Collected data
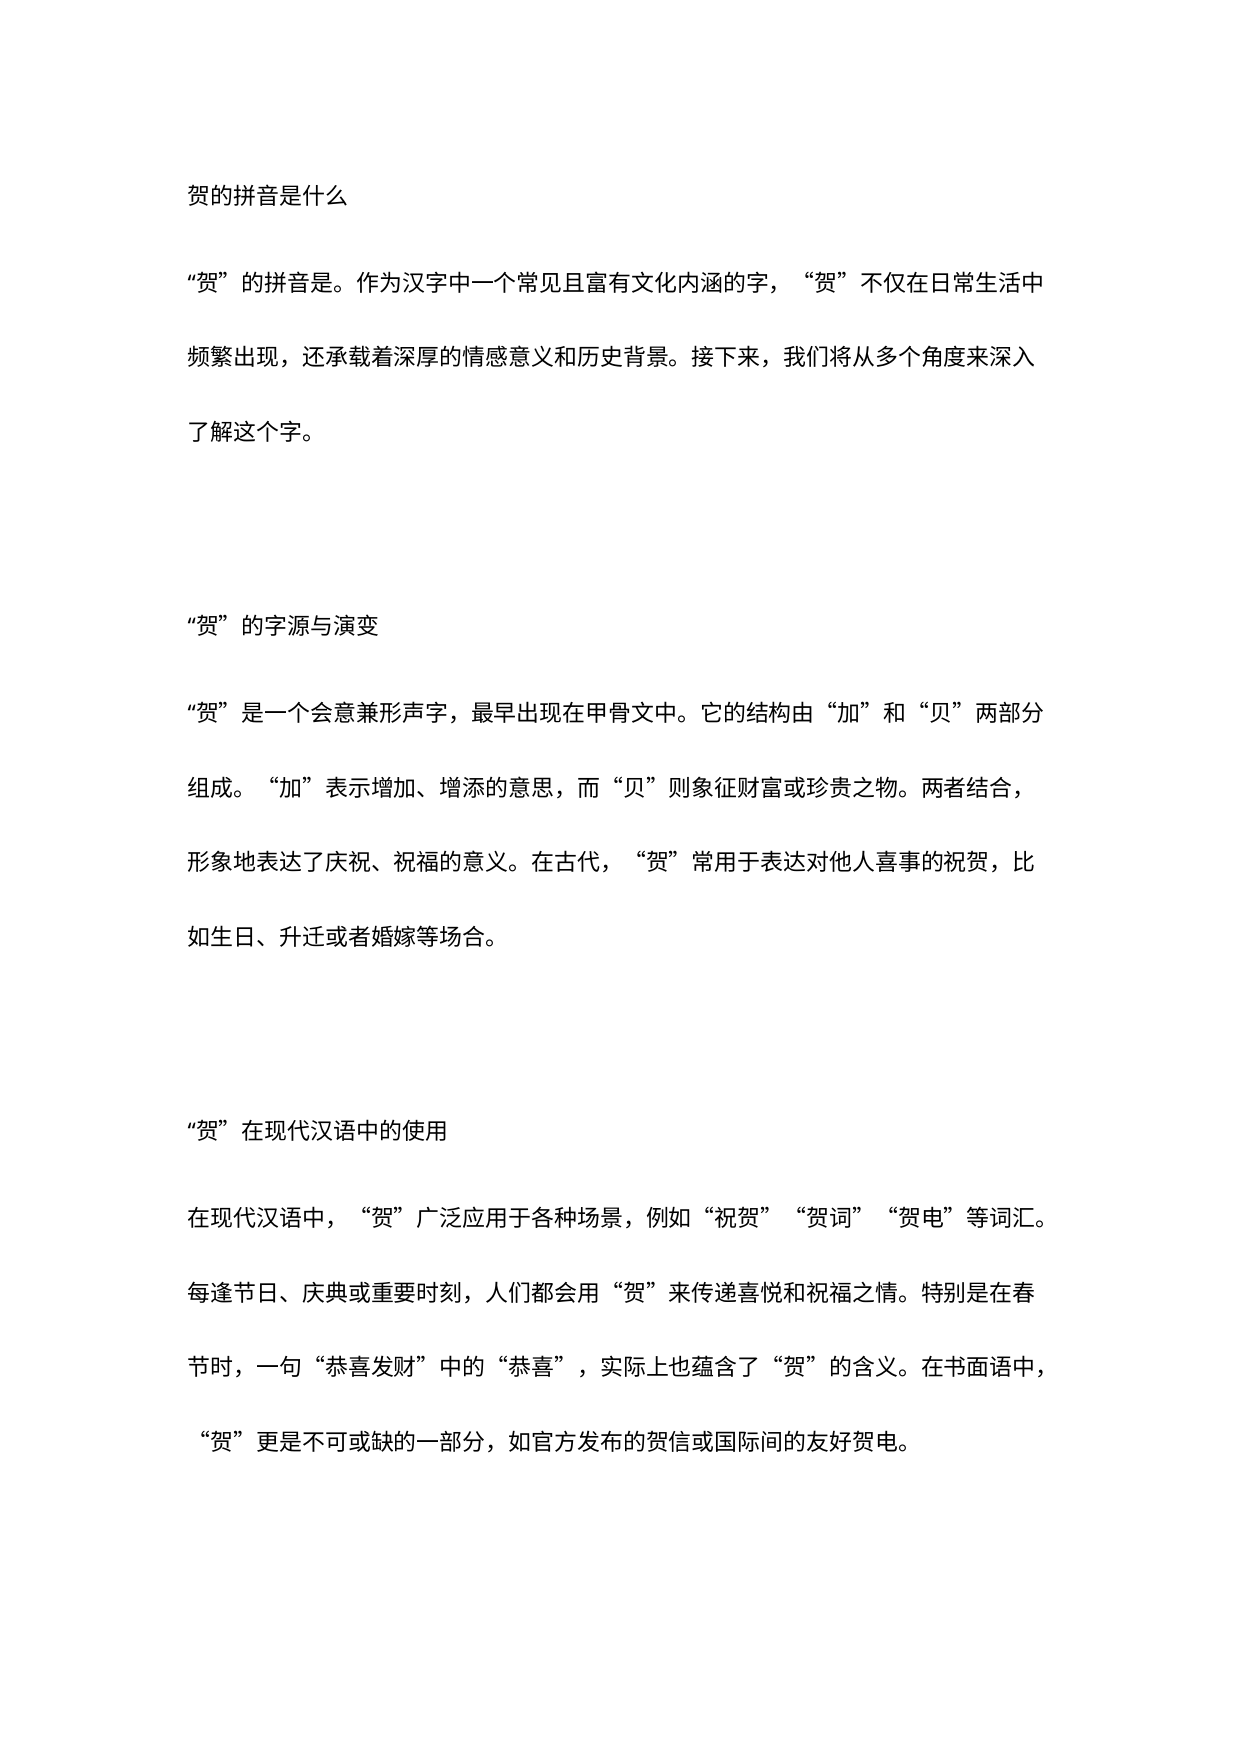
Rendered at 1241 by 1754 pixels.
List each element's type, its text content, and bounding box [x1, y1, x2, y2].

text “贺”的字源与演变 [187, 592, 1053, 657]
text “贺”在现代汉语中的使用 [187, 1097, 1053, 1162]
text “贺”的拼音是。作为汉字中一个常见且富有文化内涵的字，“贺”不仅在日常生活中频繁出现，还承载着深厚的情感意义和历史背景。接下来，我们将从多个角度来深入了解这个字。 [187, 248, 1053, 463]
text “贺”是一个会意兼形声字，最早出现在甲骨文中。它的结构由“加”和“贝”两部分组成。“加”表示增加、增添的意思，而“贝”则象征财富或珍贵之物。两者结合，形象地表达了庆祝、祝福的意义。在古代，“贺”常用于表达对他人喜事的祝贺，比如生日、升迁或者婚嫁等场合。 [187, 679, 1053, 968]
text 在现代汉语中，“贺”广泛应用于各种场景，例如“祝贺”“贺词”“贺电”等词汇。每逢节日、庆典或重要时刻，人们都会用“贺”来传递喜悦和祝福之情。特别是在春节时，一句“恭喜发财”中的“恭喜”，实际上也蕴含了“贺”的含义。在书面语中，“贺”更是不可或缺的一部分，如官方发布的贺信或国际间的友好贺电。 [187, 1184, 1053, 1473]
text 贺的拼音是什么 [187, 162, 1053, 227]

> PROBLEM: An exact copy of the records above is wanted, with the pictures omitted.

> TASK OUTPUT:
Rendered at 1241 by 1754 pixels.
List each element's type, its text content, and bounding box [x1, y1, x2, y2].

text “贺”的字源与演变 [187, 592, 1053, 657]
text “贺”在现代汉语中的使用 [187, 1097, 1053, 1162]
text “贺”的拼音是。作为汉字中一个常见且富有文化内涵的字，“贺”不仅在日常生活中频繁出现，还承载着深厚的情感意义和历史背景。接下来，我们将从多个角度来深入了解这个字。 [187, 248, 1053, 463]
text “贺”是一个会意兼形声字，最早出现在甲骨文中。它的结构由“加”和“贝”两部分组成。“加”表示增加、增添的意思，而“贝”则象征财富或珍贵之物。两者结合，形象地表达了庆祝、祝福的意义。在古代，“贺”常用于表达对他人喜事的祝贺，比如生日、升迁或者婚嫁等场合。 [187, 679, 1053, 968]
text 在现代汉语中，“贺”广泛应用于各种场景，例如“祝贺”“贺词”“贺电”等词汇。每逢节日、庆典或重要时刻，人们都会用“贺”来传递喜悦和祝福之情。特别是在春节时，一句“恭喜发财”中的“恭喜”，实际上也蕴含了“贺”的含义。在书面语中，“贺”更是不可或缺的一部分，如官方发布的贺信或国际间的友好贺电。 [187, 1184, 1053, 1473]
text 贺的拼音是什么 [187, 162, 1053, 227]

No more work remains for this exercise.